Publish or Perish: MIT Prank Paper Shows All You Need is Dense Jargon - Comments Page 2

Author: DrPatPublished: Apr 20, 2005 at 7:36 pm 30 comments

Is that incomprehensible scientific treatise beyond your level of education? Or is it, perhaps, just random gibberish?

Three MIT graduate students, Jeremy Stribling, Max Krohn, and Dan Aguayo, have cracked the "publish or perish" code.
Sometimes jargon really is gibberish.…
Read comments below, or read this article from the beginning.

Article comments

  • 26 - Uriel

    Apr 23, 2005 at 1:48 am

    I've responded to the very un-excellent blog post at Ernie's 3D Pancakes:

    http://3dpancakes.typepad.com/ernie/2005/04/sci_followup.html

  • 27 - Uriel

    Apr 23, 2005 at 11:34 am

    I might add that the whole prank seems marginally less clever than the "hoax" pulled by the finger-in-the-chili woman at Wendy's (see Finger in Chili Is Called Hoax; Las Vegas Woman Is Charged).

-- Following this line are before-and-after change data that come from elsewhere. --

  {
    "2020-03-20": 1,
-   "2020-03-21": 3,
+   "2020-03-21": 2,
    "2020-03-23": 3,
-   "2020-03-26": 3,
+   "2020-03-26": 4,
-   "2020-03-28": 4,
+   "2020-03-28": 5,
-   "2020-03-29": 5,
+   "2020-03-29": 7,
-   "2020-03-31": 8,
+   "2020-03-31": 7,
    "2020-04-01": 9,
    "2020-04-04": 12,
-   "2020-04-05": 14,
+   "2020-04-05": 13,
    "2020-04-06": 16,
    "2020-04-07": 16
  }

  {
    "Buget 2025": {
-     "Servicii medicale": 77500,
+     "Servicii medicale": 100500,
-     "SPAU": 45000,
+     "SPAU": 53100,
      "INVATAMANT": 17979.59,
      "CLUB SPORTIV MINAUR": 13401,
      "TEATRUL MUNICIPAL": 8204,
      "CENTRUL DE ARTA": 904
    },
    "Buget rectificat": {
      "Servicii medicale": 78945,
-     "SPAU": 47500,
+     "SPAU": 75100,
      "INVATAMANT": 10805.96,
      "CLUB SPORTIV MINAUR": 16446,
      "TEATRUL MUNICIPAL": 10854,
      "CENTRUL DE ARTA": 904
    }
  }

    Alan Sokal's famous hoax made fools of self-important bullshit artists who vetted his deliberate nonsense. This prank's achievement appears to have been merely to abuse a system based more or less on trust. That seems kinda juvenile.

  • 28 - DrPat

    Apr 23, 2005 at 12:27 pm

    So, Uriel, you're okay with WMSCI's hosting a publication conference designed to allow any bullpuckey to be published, provided it "appears" scientific?

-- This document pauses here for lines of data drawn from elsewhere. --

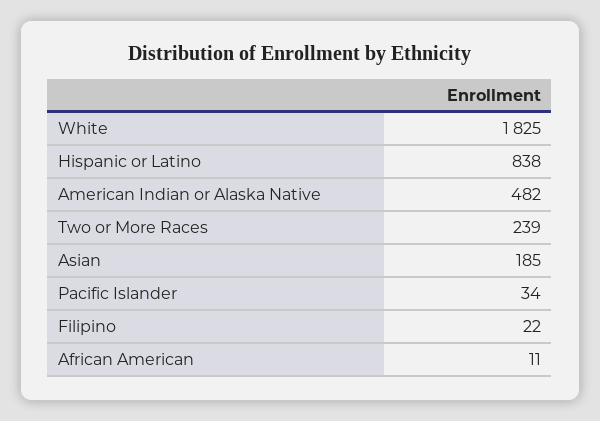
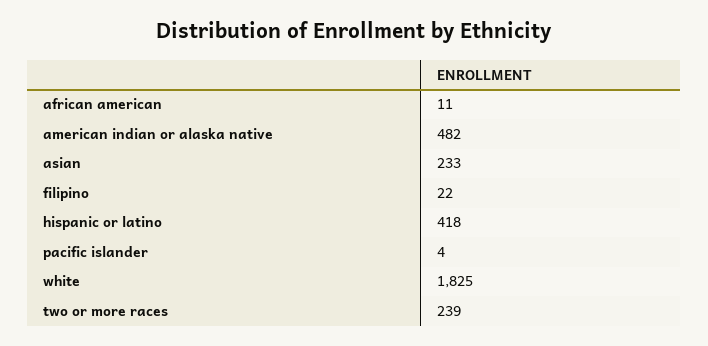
  {
    "White": 1825,
-   "Hispanic or Latino": 838,
+   "Hispanic or Latino": 418,
    "American Indian or Alaska Native": 482,
    "Two or More Races": 239,
-   "Asian": 185,
+   "Asian": 233,
-   "Pacific Islander": 34,
+   "Pacific Islander": 4,
    "Filipino": 22,
    "African American": 11
  }

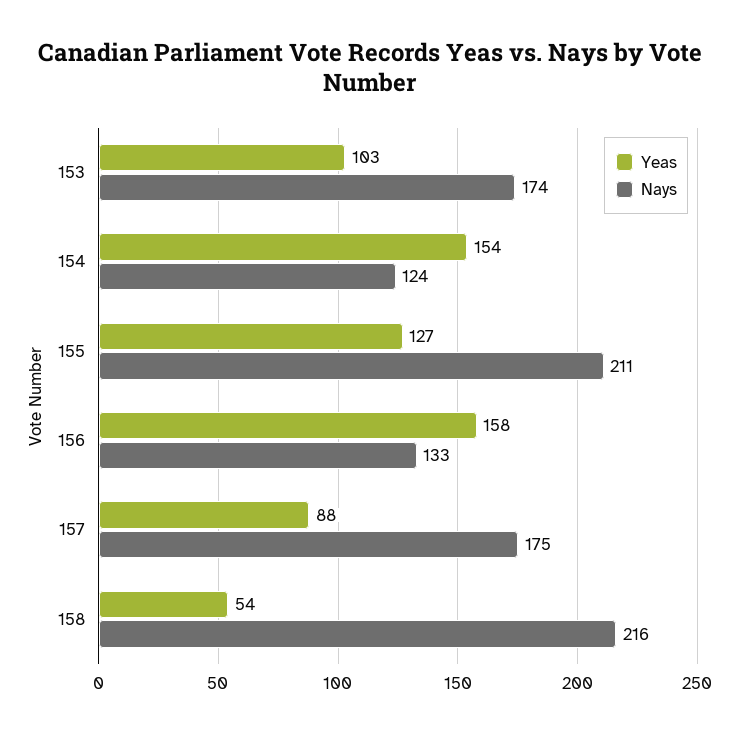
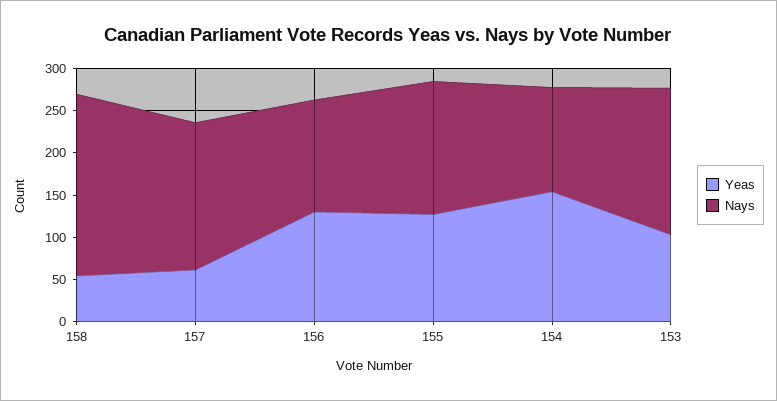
  {
    "Yeas": {
      "153": 103,
      "154": 154,
      "155": 127,
-     "156": 158,
+     "156": 130,
-     "157": 88,
+     "157": 60,
      "158": 54
    },
    "Nays": {
      "153": 174,
      "154": 124,
-     "155": 211,
+     "155": 160,
      "156": 133,
      "157": 175,
      "158": 216
    }
  }

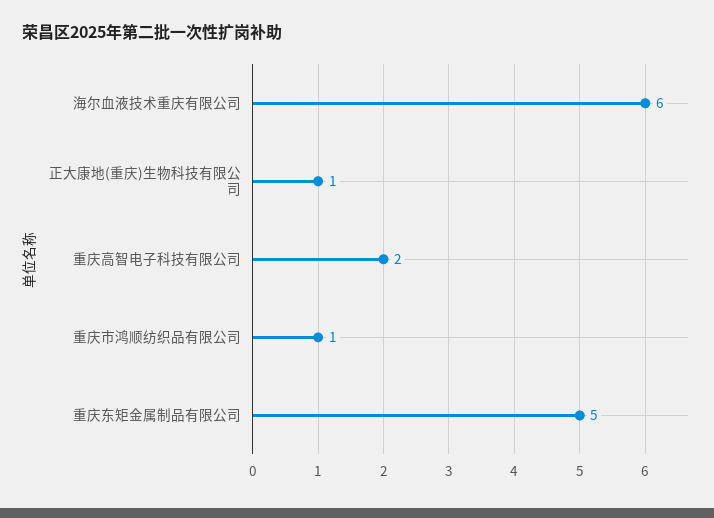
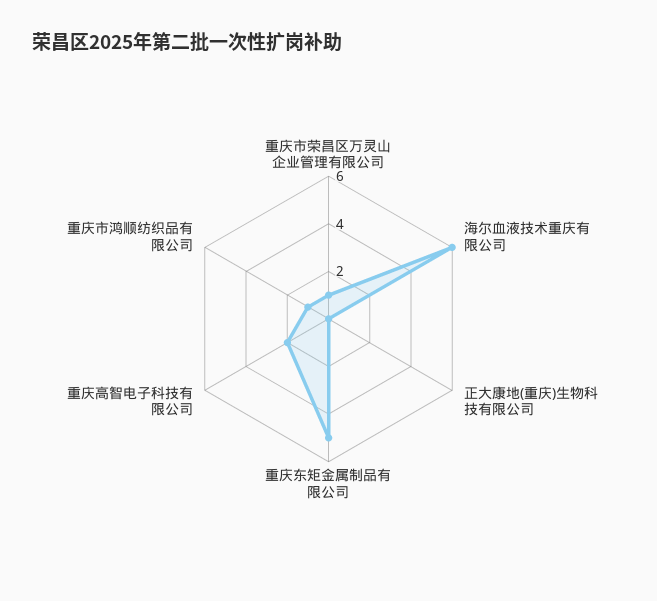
  {
    "海尔血液技术重庆有限公司": 6,
-   "正大康地(重庆)生物科技有限公司": 1,
+   "正大康地(重庆)生物科技有限公司": 0,
    "重庆高智电子科技有限公司": 2,
    "重庆市鸿顺纺织品有限公司": 1,
-   "重庆东矩金属制品有限公司": 5
+   "重庆东矩金属制品有限公司": 5,
+   "重庆市荣昌区万灵山企业管理有限公司": 1
  }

    This is the same kind of deal as a diploma mill. Is the doctorate one buys from them any different than the bibliography entry one buys from WMSCI? At least with a diploma mill, you know the sheepskin you bought is worth less than the paper it's printed on.

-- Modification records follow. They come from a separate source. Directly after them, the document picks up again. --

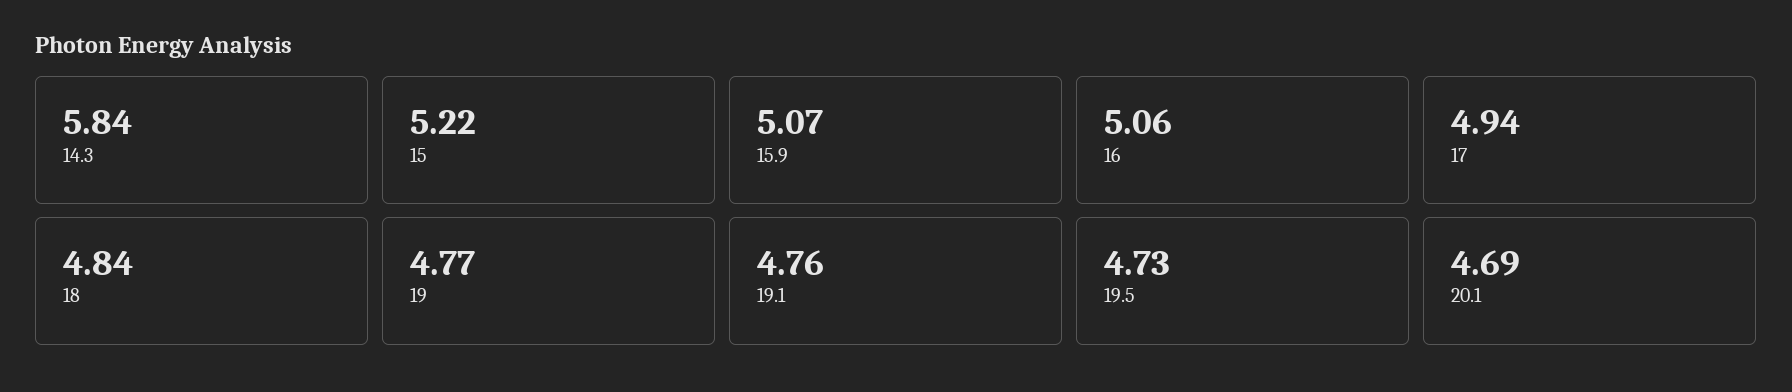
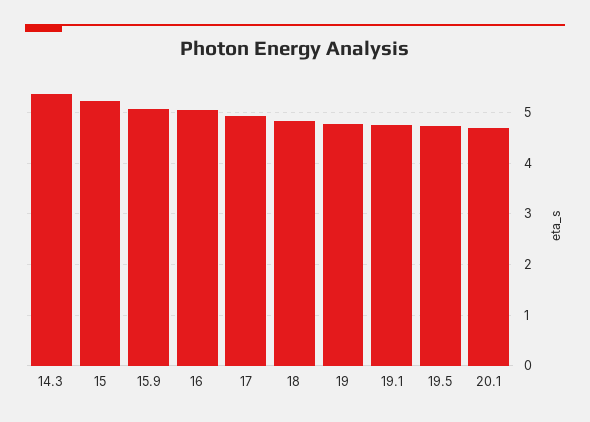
  {
-   "14.3": 5.84,
+   "14.3": 5.4,
    "15": 5.22,
    "15.9": 5.07,
    "16": 5.06,
    "17": 4.94,
    "18": 4.84,
    "19": 4.77,
    "19.1": 4.76,
    "19.5": 4.73,
    "20.1": 4.69
  }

    Here's a wooden nickel, friend. See what it buys you.

  • 29 - JR

    May 09, 2005 at 12:32 pm

    I don't know if this has been mentioned yet, but here's a PDF of another paper submitted to WMSCI. Not as clever, but...

  • 30 - brunilda

    Jan 09, 2006 at 12:56 am

    Must say I got to this a little late but I would like to know why the original posting mentioned Buenos Aires, Argentina, seeming to imply a place where bogus papers would be accepted? Or was there a real conference there?